Astronomy is a historically important field of research in Lund, a city whose first observatory was built in 1672. Today, the astronomy building on the university campus has telescopes on its roof and houses displays including a famous panorama of the Milky Way — compiled at Lund in the 1950s — and a ‘meridian’ telescope that was used by Sweden’s first female astronomer to measure stars crossing a north–south line in the sky.

Lund Observatory astronomers are taking some of its historical artefacts in the move to the physics building, but probably not all of them. Given this upheaval, the forced relocation represents “the destruction of a culture”, says Colin Carlile, a guest researcher at the observatory. The university has not decided what to do with the space vacated by the astronomers.

Among the careers affected is that of Rebecca Forsberg, who recently received her PhD at Lund Observatory. Senior astronomers were distracted by the workplace issues and had less time and attention to work with students, she says. And the university didn’t provide sufficient resources for students to navigate the situation: “They’ve really gone way and above to make everything hard for us,” she says. “I don’t feel like they have protected us in any way.” Forsberg plans to leave Lund Observatory and might leave academia.

Lidin says he cannot comment on individual employees but that “it is possible” that the turmoil at Lund Observatory “has affected career choices for some of our staff”. He says he and other university officials “have done our utmost” to provide support for staff and students alike, but that “given the situation, I am not entirely surprised that there are those who felt we could have done more”.

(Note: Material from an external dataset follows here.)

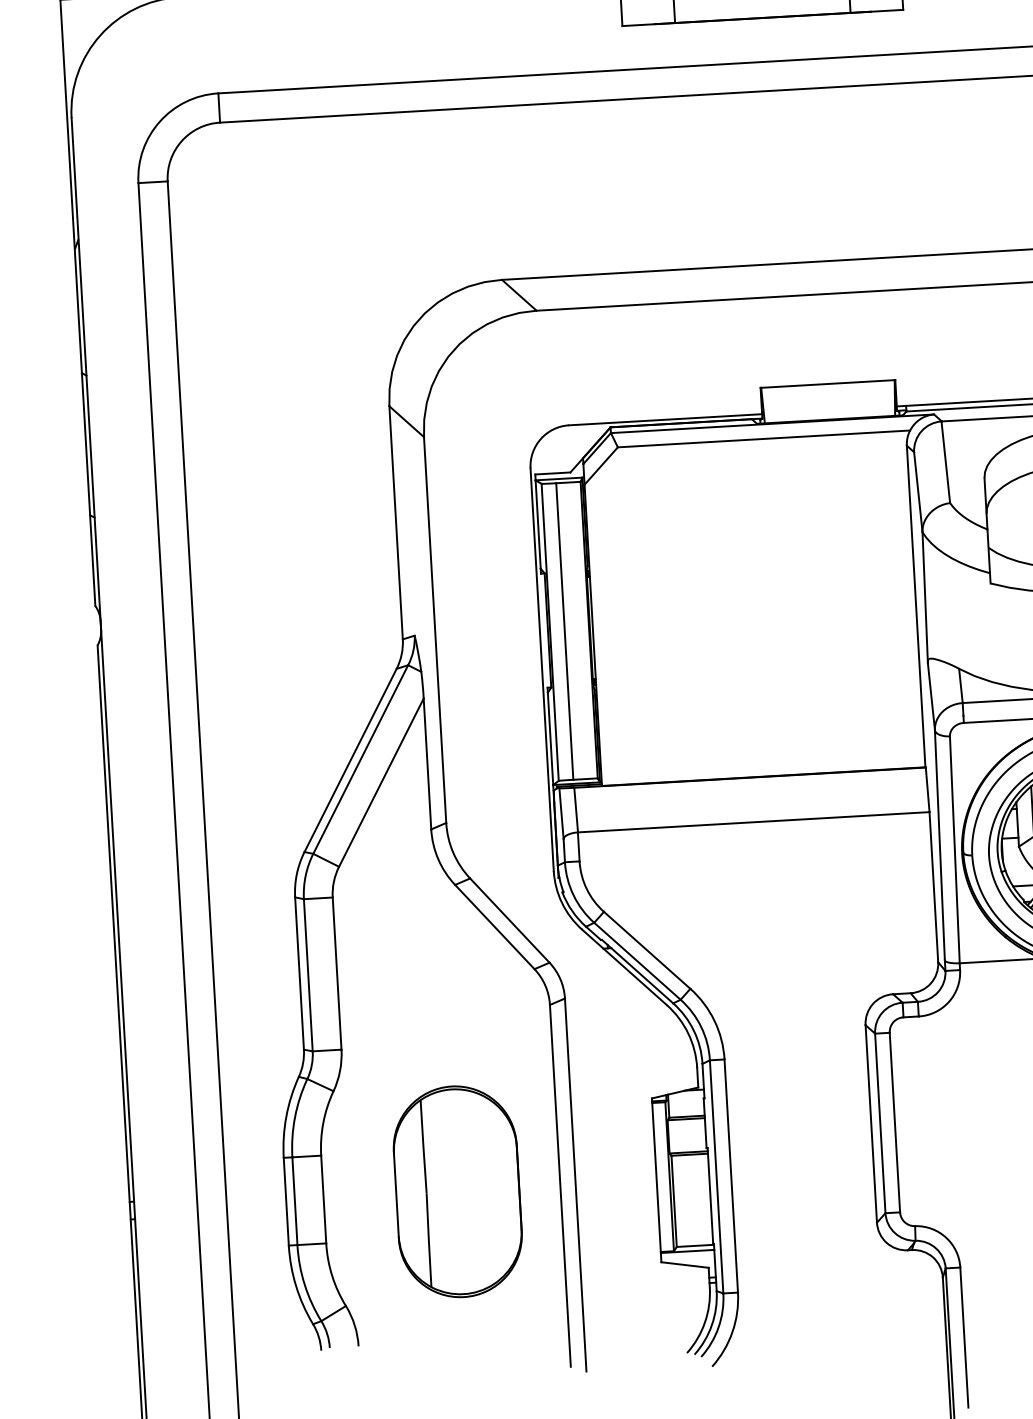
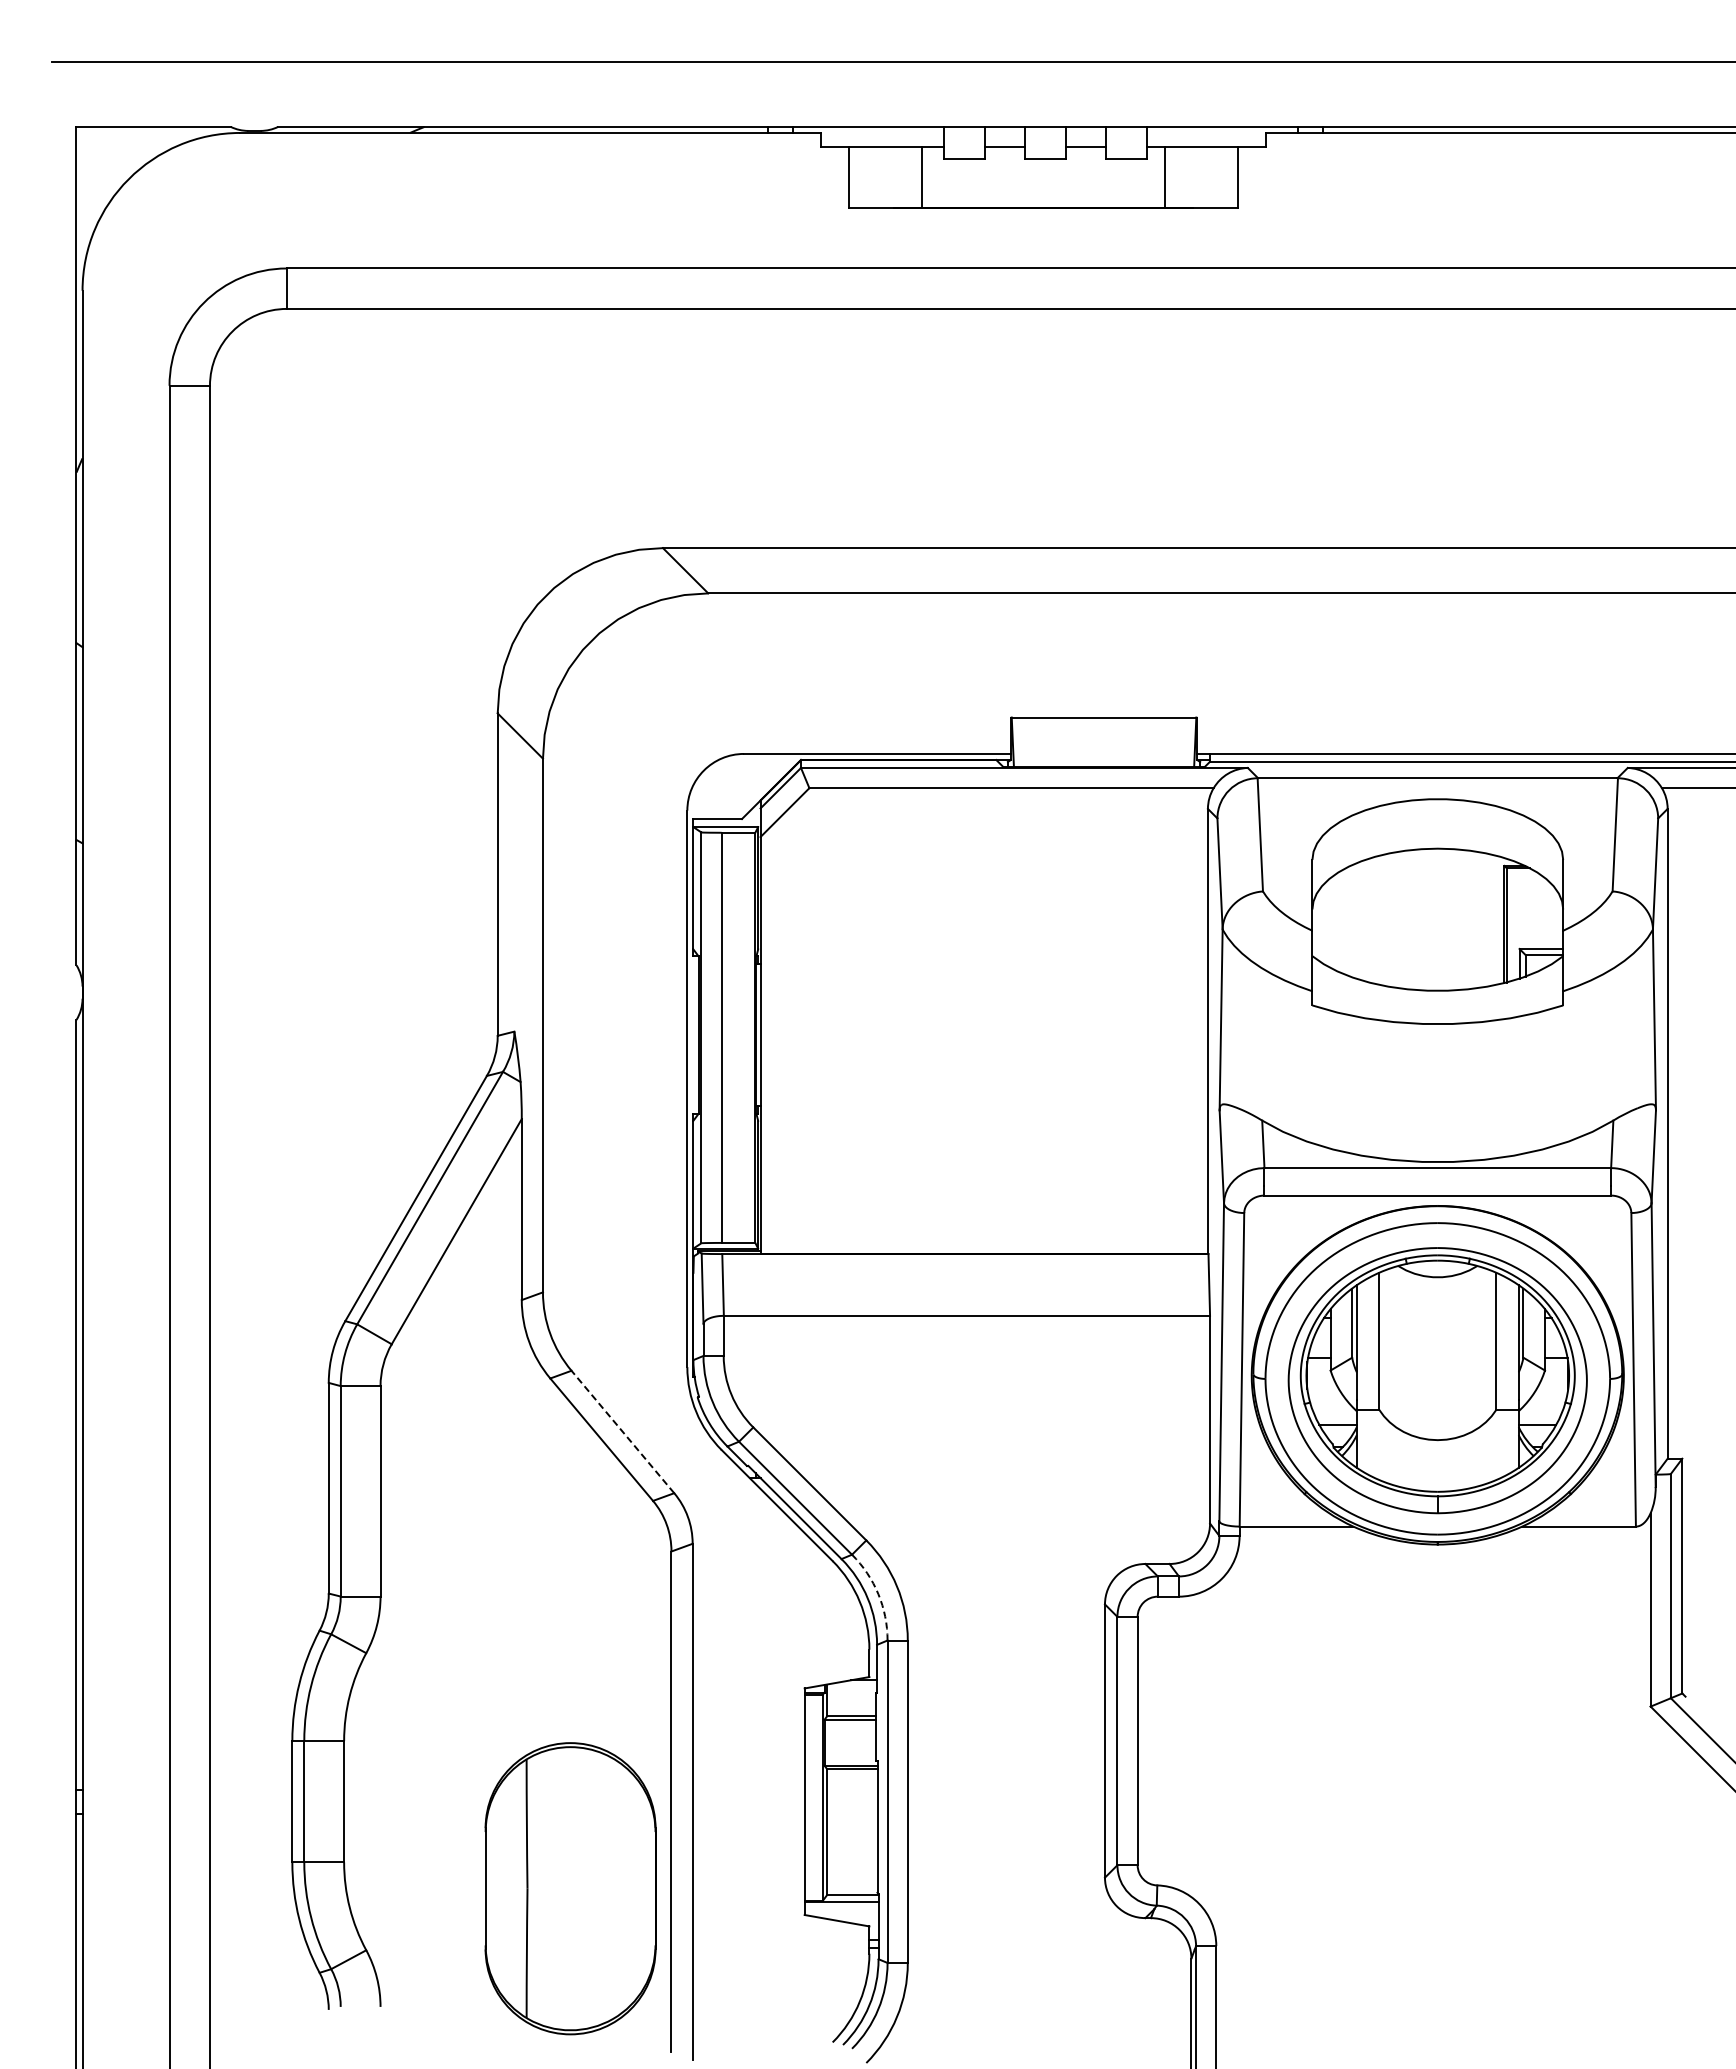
line: (509, 920) -> (622, 1431), solid -> dashed
arc: (701, 1027) -> (878, 1594), solid -> dashed
part: (457, 1191) -> (570, 1888), moved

One high-profile departure is Anders Johansen, an expert in planetary formation who headed Lund’s astronomy department from 2016 to 2020 and so handled many of the complaints about Feltzing and Davies. Johansen says that he did not have support from those higher up in the university to deal promptly and effectively with complaints. “At some point it became unbearable,” he says. “I did not want a life where I had to deal with such problems all the time.” Johansen moved his research group to the University of Copenhagen, but he visits Lund’s astronomers once a week and will become a guest professor there.

Astrophysicist Florent Renaud, who filed a complaint against Feltzing and Davies in 2020, had been looking to leave Lund when he was offered a leading position at the University of Strasbourg in France, his home country. “I picked the earliest date I could” as a start date, he says. Now that he’s in Strasbourg, “it’s so bright, and it feels weird after all these years of darkness”.

Renaud says that he is clear-eyed about the prevalence of harassment and bullying in academia. “When I said I’m going to leave Lund, people said: ‘Good for you, but be careful because you find harassers everywhere.’ I said, ‘I know, but what is different is the way they are managed or handled.’”

In the coming weeks, the astronomers who remain at Lund will unpack their boxes in the physics building. Many, exhausted by the past few years, are trying to look forward. “My energy is probably best and most productively spent doing really good research and proving that astronomy in Lund is very important and relevant and has a future,” says another astronomer who requested anonymity because they are still at the university.

“We have a stronger-knit community because of this,” adds the first astronomer who requested anonymity. “But I would not hug the dean and say thank you.”